03 Feb Knockout Roses; Prune without fears and tears
Roses get a bad reputation for being hard to grow but the reality is that roses are tough and long-living. The Knockout rose is no exception, more like the rule. The Knockout rose receives high praise, especially in the south, for its large clusters of lightly fragrant blooms and is coming to be known as the best landscape rose in existence. Its versatility adds to the appeal. You can plant a Knockout rose in a container, mix it into a border with annuals and perennials, or use it as a hedge. Proper pruning will help you maintain it for any of the aforementioned planted options.
Simple Steps to follow for pruning Knockout Roses
- All flowering shrubs are revitalized by proper pruning practices. Pruning improves the health of the bush and the quality of the blooms to bring out their best in both appearance and performance.
- Prune a rose bush in early spring, not winter or fall, just as buds break dormancy. Only prune during the growing season to remove dead or diseased parts of the plant. This is typically in late February to early March in the Aiken area.
- Determining how much to prune depends on how large you want the bush to be. Your rose bush will triple in size after pruning when it finishes growing for the season.

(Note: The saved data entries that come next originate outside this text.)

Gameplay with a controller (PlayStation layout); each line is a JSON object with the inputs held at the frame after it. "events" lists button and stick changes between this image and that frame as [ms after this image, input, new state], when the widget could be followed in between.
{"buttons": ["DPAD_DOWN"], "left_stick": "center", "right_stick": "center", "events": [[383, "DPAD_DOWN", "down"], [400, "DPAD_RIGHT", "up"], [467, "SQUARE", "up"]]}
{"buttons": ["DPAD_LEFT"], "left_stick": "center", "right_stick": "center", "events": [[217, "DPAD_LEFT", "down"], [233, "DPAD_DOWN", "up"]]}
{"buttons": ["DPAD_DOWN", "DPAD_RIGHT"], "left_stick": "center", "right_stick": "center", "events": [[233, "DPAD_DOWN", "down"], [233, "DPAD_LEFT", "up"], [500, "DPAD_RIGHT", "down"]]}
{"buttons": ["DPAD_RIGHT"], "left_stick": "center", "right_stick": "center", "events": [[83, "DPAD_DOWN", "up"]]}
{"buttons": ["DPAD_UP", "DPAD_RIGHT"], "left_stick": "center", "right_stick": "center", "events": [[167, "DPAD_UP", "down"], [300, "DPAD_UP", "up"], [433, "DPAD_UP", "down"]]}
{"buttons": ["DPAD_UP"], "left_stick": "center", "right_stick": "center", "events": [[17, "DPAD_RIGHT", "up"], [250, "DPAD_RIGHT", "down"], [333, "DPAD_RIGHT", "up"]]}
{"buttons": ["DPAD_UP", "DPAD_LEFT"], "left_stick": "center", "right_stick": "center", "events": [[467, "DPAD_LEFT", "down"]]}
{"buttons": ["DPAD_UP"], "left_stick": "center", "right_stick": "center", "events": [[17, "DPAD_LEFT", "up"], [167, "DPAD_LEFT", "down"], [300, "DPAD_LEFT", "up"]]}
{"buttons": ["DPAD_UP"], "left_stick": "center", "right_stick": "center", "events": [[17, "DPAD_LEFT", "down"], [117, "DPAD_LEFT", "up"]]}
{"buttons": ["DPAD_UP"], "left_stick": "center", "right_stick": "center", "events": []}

Prune the bush for height, width, and to make it more open in the center to increase air circulation and help prevent diseases. Whenever two canes cross each other, removed one to prevent rubbing and cut down on places for diseases to enter. Aim to remove the third to half of old growth, and strive for a dome shape for each individual bush. Before you get too energetic with those pruners on your Knockout, remember you want your rose to pour its energy into making flowers instead of re-growing too much lost foliage.